Fallait-il rejouer la fameuse scène au risque de la figer encore dans ce rôle ? « J’ai eu accès au scénario original qui était annoté par la script, donc le scénario du plateau du tournage. On voit dans le scénario que la scène n’est pas écrite. On voit les annotations de la script quand la scène bascule. Pour moi, c’était très important de montrer ce basculement et de le vivre à travers ses yeux à elle et ses yeux à elle qui regarde la caméra et qui regarde cette équipe qui ne réagit pas.«
Ce film « lui rend sa dignité » a commenté de son côté la belle et vibrante Anamaria Vartolomei, 25 ans, une révélation. Dans l’émission « Quotidien », elle a confié avoir beaucoup pleuré durant le tournage. Même Mat Dillon, acteur culte américain (il a tourné avec Gus van Sant, Coppola, Lars von Trier, David Fischer) a été traversé par une même douleur cathartique en jouant « les scènes les plus difficiles » de sa carrière, d’autant que Brando est une de ses idoles. On a engagé un cascadeur pour la scène de la sodomie pour éviter que la brutalité du plaquage blesse l’actrice.

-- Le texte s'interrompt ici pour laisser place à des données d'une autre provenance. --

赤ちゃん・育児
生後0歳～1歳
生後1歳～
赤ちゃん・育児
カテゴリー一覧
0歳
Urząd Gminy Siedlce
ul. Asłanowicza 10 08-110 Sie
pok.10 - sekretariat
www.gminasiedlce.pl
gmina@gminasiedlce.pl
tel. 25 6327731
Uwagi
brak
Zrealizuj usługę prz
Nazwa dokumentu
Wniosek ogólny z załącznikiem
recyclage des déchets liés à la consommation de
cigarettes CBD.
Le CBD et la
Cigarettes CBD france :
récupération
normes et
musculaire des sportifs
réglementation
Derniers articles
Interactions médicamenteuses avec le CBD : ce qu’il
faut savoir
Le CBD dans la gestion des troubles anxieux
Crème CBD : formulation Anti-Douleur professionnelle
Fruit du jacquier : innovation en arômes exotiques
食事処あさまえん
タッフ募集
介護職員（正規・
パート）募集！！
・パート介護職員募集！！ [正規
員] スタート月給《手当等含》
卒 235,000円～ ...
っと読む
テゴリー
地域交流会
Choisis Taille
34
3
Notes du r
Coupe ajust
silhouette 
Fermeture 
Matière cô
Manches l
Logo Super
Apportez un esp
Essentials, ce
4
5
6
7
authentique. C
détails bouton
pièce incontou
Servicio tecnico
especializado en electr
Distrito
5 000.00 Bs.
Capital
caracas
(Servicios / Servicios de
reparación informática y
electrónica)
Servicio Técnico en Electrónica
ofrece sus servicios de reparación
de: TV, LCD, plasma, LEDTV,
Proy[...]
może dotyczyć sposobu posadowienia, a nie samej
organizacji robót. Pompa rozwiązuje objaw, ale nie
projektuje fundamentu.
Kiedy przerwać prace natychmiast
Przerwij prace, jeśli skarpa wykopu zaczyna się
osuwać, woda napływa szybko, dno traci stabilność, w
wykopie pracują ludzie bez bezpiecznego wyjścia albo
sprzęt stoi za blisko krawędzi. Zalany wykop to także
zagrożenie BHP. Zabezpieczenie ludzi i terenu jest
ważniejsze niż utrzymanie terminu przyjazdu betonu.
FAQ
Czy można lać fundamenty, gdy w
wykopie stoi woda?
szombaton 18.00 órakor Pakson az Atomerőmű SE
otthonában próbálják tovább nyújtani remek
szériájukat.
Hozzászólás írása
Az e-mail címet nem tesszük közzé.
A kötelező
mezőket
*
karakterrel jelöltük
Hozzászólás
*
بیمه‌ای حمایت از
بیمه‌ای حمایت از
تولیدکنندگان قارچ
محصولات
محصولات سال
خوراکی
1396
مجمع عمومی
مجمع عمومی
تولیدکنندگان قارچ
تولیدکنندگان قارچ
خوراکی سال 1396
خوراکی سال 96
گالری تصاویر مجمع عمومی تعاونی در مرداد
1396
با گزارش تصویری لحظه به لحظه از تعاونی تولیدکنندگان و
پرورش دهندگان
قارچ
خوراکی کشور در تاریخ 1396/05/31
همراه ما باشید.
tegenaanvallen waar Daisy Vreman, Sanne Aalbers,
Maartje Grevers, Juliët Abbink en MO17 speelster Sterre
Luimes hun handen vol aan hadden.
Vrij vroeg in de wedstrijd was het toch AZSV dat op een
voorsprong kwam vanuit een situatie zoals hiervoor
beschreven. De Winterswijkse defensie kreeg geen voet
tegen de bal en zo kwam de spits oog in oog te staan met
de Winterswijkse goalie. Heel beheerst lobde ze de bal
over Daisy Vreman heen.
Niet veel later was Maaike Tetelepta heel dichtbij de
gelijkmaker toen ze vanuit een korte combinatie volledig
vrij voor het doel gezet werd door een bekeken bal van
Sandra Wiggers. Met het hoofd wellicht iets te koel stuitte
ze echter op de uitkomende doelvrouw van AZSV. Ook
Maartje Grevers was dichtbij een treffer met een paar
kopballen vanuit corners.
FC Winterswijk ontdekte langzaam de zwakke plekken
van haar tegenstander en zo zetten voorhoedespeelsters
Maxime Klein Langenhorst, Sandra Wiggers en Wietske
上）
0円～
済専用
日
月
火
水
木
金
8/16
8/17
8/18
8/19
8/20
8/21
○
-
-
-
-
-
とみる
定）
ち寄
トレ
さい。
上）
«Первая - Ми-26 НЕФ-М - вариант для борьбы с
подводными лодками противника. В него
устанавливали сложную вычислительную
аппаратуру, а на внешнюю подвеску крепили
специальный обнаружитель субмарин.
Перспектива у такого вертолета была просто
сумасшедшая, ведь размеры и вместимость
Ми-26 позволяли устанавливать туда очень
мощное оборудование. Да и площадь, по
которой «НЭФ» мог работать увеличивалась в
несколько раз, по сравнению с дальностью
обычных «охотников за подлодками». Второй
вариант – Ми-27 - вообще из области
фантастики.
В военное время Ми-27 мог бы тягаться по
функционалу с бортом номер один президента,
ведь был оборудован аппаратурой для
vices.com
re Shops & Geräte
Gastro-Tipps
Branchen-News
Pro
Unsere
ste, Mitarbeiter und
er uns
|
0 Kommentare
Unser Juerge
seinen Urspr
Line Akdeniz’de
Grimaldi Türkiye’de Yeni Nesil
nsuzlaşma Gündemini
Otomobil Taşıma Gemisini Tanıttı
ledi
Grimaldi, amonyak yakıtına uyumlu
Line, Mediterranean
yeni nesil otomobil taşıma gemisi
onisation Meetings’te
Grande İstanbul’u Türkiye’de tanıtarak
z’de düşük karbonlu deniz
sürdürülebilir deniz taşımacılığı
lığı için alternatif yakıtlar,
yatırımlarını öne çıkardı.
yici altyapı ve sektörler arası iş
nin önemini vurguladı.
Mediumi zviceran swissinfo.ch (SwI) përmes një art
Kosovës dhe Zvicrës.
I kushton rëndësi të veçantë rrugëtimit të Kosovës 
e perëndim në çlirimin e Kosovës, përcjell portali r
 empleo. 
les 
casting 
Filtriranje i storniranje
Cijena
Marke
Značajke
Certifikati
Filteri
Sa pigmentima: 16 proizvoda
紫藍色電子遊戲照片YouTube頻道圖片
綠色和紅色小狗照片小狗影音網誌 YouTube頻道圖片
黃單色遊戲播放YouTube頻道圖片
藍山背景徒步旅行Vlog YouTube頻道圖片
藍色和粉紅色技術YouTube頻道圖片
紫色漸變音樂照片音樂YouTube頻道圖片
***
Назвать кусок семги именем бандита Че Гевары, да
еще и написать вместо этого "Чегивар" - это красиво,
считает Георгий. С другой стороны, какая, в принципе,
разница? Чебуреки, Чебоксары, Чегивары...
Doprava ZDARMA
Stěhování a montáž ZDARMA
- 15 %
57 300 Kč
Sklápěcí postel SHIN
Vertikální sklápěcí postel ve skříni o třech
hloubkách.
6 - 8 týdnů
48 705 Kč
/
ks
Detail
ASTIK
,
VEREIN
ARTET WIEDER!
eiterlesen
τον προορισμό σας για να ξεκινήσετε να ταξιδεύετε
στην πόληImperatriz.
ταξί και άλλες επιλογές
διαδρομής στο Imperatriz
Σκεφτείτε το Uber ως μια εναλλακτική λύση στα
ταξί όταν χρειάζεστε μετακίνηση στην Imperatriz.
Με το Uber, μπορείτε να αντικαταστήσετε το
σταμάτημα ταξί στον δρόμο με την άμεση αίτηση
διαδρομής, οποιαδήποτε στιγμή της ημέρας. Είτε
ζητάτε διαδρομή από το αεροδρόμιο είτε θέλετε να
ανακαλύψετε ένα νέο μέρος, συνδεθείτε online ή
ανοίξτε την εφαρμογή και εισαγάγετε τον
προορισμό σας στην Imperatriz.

Dans la salle, à Montpellier : de nombreuses jeunes femmes qui ne connaissaient pas « Le dernier tango à Paris ». Une transmission s’opère à travers « Maria » en même temps qu’une relecture féministe qui affronte de vertigineuses questions sur la création.
L’équipe de « Maria » a monté les marches du dernier festival de Cannes qui a choisi de présenter le film en renonçant à fêter les 100 ans de Marlon Brando…
« Maria » de Jessica Palud, avec Anamaria Vartolomei, Matt Dillon et Céleste Brunnquell, est actuellement au cinéma.